━━ Text

Laboratoire d’Hydraulique Environnementale, École Polytechnique Fédérale, Lausanne (EPFL). Avalanches pose a serious threat throughout the mountainous regions of Europe. In the French Alps alone there were 57 avalanche fatalities in 2006, more than twice the annual average over the past decade. In the past, researchers have studied avalanches using mathematical models based on data gathered from sensors placed on mountain slopes. While the sensors provide some insight into flow path, snow density, and impact pressure, the data is often unreliable and incomplete. Researchers Steve Cochard and Christophe Ancey take a different approach: they analyze avalanche behavior in a controlled laboratory setting.



Figure 1. The avalanche laboratory setup.

The Laboratory Setup

Cochard and Ancey created a unique experimental setup consisting of a metallic frame supporting a reservoir, an inclined aluminum plane, and a horizontal run-out zone (Figure 1). At 6 meters long, 1.8 meters wide, and 3.5 meters high, the structure is the largest laboratory setup of its kind in the world.

In a dam-break experiment, about 100 liters of viscous fluid are released from the reservoir down the 4.5-meter-long plane. The researchers precisely control initial conditions, such as the fluid volume, density, and rheological characteristics, and boundary conditions, such as plane angle and surface roughness.

Measuring Free-Surface Deformations

Within this controlled environment, the researchers measure the free-surface (or interface) profile and the spreading rate of the fluid.

To measure the free-surface profile, Cochard and Ancey developed a novel imaging system consisting of a high-speed digital camera coupled to a synchronized micro-mirror projector. The camera records how regular patterns projected onto the surface are deformed when the free surface moves. Using MATLAB and Image Processing Toolbox, the team developed algorithms to post-process the image data, determine the spreading rate, and generate whole-field 3-D shape measurements of the free-surface profile. They calculate the phase of the projected pattern, unwrap the phase, and then apply a calibration matrix to extract the flow thickness from the unwrapped phase.

Accelerating Computation

Post-processing data from a typical two-minute experiment required almost a week of computational time on a Mac Pro Quad Core. To accelerate computation time, the researchers used Distributed Computing Toolbox to run the post-processing on a cluster of two Mac Pro computers with eight processor cores. This parallel setup reduced processing time to one day, enabling the team to conduct more experiments and apply more complex processing algorithms.

Next Steps

Today, Cochard, Ancey, and their colleagues are able to measure the free-surface evolution and the spreading rate of a gravity-driven flow—a major achievement. They are confident that the results are scalable to actual geophysical flows, and are currently developing a 3-D model to simulate fluid avalanches.

EPFL is one of Europe‘s leading institutions of science and technology. It was founded by the Swiss government and comprises 10,000 students, instructors, and researchers.

━━━━

▶ Aim of the task:
From the avalanche text, condense the paragraph that opens "Post-processing data from a typical two-minute experiment" into two sentences that keep its main facts.

━━ Extracted data

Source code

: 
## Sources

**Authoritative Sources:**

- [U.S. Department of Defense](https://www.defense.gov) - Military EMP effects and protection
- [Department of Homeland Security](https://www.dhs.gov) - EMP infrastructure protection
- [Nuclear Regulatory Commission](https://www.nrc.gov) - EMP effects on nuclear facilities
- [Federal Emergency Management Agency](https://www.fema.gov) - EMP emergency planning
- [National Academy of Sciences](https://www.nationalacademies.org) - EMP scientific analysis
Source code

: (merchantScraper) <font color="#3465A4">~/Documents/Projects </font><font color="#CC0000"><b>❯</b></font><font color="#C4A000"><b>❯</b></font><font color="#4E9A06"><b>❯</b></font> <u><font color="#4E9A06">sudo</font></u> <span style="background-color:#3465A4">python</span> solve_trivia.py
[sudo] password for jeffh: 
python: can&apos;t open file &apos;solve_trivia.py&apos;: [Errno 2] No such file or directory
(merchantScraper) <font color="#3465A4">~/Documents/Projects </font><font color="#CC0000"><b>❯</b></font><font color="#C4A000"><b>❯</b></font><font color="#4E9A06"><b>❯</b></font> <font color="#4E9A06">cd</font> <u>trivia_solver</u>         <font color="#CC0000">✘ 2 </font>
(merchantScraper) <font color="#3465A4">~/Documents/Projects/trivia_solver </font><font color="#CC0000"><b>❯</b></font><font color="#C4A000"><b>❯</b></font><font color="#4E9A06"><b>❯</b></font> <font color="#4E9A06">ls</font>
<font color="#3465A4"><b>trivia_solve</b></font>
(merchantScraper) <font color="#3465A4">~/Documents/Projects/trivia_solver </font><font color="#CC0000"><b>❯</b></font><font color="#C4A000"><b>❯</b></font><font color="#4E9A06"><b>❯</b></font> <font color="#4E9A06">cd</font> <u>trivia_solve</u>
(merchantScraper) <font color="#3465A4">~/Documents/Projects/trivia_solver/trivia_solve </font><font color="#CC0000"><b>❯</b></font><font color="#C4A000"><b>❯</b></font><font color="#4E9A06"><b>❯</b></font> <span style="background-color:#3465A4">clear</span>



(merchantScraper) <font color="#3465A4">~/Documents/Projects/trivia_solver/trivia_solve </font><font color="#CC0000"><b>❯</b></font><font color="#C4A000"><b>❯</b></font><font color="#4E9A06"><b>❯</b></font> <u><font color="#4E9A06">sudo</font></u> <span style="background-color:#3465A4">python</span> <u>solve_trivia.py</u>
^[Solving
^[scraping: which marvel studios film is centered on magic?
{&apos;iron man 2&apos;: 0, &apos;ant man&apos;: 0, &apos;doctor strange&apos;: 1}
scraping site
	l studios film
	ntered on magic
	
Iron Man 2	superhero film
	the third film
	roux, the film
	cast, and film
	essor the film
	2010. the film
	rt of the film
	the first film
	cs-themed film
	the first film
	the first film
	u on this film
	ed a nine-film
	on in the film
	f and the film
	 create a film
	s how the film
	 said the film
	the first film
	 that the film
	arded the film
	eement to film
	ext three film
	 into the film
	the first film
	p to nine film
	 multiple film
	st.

━━━━

▶ Your response:
Post-processing the data from a typical two-minute experiment took almost a week on one Mac Pro Quad Core. Running it with Distributed Computing Toolbox on a cluster of two Mac Pro computers with eight processor cores cut this to one day, which let the team conduct more experiments and apply more complex processing algorithms.